DATA EXCERPTS →
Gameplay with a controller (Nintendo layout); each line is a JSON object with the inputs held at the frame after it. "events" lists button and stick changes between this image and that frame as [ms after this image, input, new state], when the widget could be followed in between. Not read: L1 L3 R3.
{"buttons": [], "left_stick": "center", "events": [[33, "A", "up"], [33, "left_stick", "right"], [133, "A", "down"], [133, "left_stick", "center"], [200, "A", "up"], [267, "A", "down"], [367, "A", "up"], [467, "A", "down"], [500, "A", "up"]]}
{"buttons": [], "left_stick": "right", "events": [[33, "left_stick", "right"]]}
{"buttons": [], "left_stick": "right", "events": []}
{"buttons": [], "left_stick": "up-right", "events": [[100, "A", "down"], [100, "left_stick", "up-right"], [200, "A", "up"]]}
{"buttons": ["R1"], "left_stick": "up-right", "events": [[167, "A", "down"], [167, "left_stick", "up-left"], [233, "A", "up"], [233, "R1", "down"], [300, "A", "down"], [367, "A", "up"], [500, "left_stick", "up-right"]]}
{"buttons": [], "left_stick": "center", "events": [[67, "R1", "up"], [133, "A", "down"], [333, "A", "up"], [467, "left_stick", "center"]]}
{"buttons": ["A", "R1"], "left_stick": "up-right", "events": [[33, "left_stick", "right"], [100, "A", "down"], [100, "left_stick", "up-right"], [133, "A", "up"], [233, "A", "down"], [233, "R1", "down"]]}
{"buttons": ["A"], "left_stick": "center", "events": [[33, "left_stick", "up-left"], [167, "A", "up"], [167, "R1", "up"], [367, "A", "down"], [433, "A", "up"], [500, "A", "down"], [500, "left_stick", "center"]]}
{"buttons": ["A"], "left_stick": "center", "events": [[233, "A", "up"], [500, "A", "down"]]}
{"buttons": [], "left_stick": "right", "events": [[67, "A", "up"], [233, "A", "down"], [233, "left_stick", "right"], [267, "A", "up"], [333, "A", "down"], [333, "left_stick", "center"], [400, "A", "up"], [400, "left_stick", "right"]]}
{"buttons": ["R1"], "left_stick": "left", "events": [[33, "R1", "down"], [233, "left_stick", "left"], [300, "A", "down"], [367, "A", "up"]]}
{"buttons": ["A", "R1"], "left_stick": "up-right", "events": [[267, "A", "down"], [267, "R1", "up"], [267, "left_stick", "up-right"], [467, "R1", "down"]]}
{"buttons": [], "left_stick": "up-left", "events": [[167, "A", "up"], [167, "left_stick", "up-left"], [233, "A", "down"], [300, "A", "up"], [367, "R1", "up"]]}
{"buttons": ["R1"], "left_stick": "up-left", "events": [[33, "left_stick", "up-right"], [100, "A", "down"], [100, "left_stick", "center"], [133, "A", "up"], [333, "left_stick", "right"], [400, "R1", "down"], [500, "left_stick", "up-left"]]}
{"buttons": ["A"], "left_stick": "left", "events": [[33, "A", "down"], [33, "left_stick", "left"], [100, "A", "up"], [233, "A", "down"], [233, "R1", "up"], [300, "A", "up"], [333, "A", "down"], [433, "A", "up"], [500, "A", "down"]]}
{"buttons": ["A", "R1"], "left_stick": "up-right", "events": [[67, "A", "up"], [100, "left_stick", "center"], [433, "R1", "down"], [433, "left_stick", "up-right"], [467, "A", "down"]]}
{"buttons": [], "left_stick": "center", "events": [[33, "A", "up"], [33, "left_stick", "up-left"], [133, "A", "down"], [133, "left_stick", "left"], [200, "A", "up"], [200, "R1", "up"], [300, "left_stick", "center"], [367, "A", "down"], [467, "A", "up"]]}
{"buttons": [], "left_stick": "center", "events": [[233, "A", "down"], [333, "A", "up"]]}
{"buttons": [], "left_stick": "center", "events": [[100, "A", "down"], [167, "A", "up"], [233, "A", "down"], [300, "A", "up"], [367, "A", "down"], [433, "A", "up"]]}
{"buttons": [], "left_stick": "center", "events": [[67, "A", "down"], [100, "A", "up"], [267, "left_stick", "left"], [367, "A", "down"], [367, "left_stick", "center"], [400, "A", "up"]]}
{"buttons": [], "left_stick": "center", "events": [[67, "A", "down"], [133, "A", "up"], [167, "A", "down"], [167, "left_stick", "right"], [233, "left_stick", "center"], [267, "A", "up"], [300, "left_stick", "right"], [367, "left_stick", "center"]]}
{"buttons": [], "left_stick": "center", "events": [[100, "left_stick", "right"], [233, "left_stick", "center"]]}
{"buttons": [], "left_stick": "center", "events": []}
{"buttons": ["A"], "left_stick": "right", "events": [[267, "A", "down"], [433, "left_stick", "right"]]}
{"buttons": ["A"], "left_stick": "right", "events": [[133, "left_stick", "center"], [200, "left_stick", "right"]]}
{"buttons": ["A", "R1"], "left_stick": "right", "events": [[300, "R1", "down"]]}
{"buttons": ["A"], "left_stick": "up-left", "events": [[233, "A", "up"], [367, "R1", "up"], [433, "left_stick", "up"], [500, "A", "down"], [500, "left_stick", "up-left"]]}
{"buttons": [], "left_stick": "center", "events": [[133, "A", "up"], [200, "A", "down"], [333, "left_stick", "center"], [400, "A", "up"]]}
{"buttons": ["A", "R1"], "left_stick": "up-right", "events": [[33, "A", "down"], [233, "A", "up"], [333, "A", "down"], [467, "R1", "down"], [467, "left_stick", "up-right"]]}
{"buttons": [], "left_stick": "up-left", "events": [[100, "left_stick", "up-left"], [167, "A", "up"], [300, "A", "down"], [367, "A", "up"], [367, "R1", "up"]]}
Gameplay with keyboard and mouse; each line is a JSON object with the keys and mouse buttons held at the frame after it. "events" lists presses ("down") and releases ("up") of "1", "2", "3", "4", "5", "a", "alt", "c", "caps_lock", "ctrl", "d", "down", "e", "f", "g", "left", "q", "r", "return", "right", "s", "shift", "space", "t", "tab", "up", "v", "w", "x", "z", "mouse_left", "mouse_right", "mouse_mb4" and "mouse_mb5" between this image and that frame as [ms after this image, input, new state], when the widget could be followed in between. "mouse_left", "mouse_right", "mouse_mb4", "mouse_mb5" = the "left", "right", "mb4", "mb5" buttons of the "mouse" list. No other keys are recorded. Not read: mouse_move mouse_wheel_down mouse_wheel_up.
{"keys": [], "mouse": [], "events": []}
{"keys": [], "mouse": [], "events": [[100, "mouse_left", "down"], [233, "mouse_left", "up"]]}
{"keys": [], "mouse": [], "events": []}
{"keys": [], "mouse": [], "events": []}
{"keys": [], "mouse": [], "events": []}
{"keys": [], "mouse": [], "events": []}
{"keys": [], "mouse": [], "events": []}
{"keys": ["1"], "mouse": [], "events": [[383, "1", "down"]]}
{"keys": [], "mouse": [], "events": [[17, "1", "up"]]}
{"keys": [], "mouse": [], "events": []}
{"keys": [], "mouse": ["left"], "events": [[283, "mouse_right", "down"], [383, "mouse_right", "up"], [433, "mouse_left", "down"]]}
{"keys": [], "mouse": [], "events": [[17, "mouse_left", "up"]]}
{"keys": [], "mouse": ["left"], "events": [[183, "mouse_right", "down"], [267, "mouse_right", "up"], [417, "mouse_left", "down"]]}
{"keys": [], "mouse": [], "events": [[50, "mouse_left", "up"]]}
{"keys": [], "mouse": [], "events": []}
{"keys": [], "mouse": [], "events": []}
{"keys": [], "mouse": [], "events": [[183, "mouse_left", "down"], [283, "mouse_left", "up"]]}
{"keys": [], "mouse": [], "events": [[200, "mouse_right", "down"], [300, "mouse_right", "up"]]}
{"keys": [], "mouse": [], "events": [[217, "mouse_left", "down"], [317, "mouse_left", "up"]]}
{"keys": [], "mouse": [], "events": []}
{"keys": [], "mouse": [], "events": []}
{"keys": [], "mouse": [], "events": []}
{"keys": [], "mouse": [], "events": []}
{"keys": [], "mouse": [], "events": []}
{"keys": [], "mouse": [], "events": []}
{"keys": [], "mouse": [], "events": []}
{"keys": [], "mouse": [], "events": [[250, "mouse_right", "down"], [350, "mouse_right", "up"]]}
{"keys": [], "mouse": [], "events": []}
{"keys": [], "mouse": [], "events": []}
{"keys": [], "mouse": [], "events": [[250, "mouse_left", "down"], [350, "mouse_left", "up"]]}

THE PROBLEM → For every line in the listing above that mentions the word "could", make a copy.

WORKED SOLUTION →
Gameplay with a controller (Nintendo layout); each line is a JSON object with the inputs held at the frame after it. "events" lists button and stick changes between this image and that frame as [ms after this image, input, new state], when the widget could be followed in between. Not read: L1 L3 R3.
Gameplay with keyboard and mouse; each line is a JSON object with the keys and mouse buttons held at the frame after it. "events" lists presses ("down") and releases ("up") of "1", "2", "3", "4", "5", "a", "alt", "c", "caps_lock", "ctrl", "d", "down", "e", "f", "g", "left", "q", "r", "return", "right", "s", "shift", "space", "t", "tab", "up", "v", "w", "x", "z", "mouse_left", "mouse_right", "mouse_mb4" and "mouse_mb5" between this image and that frame as [ms after this image, input, new state], when the widget could be followed in between. "mouse_left", "mouse_right", "mouse_mb4", "mouse_mb5" = the "left", "right", "mb4", "mb5" buttons of the "mouse" list. No other keys are recorded. Not read: mouse_move mouse_wheel_down mouse_wheel_up.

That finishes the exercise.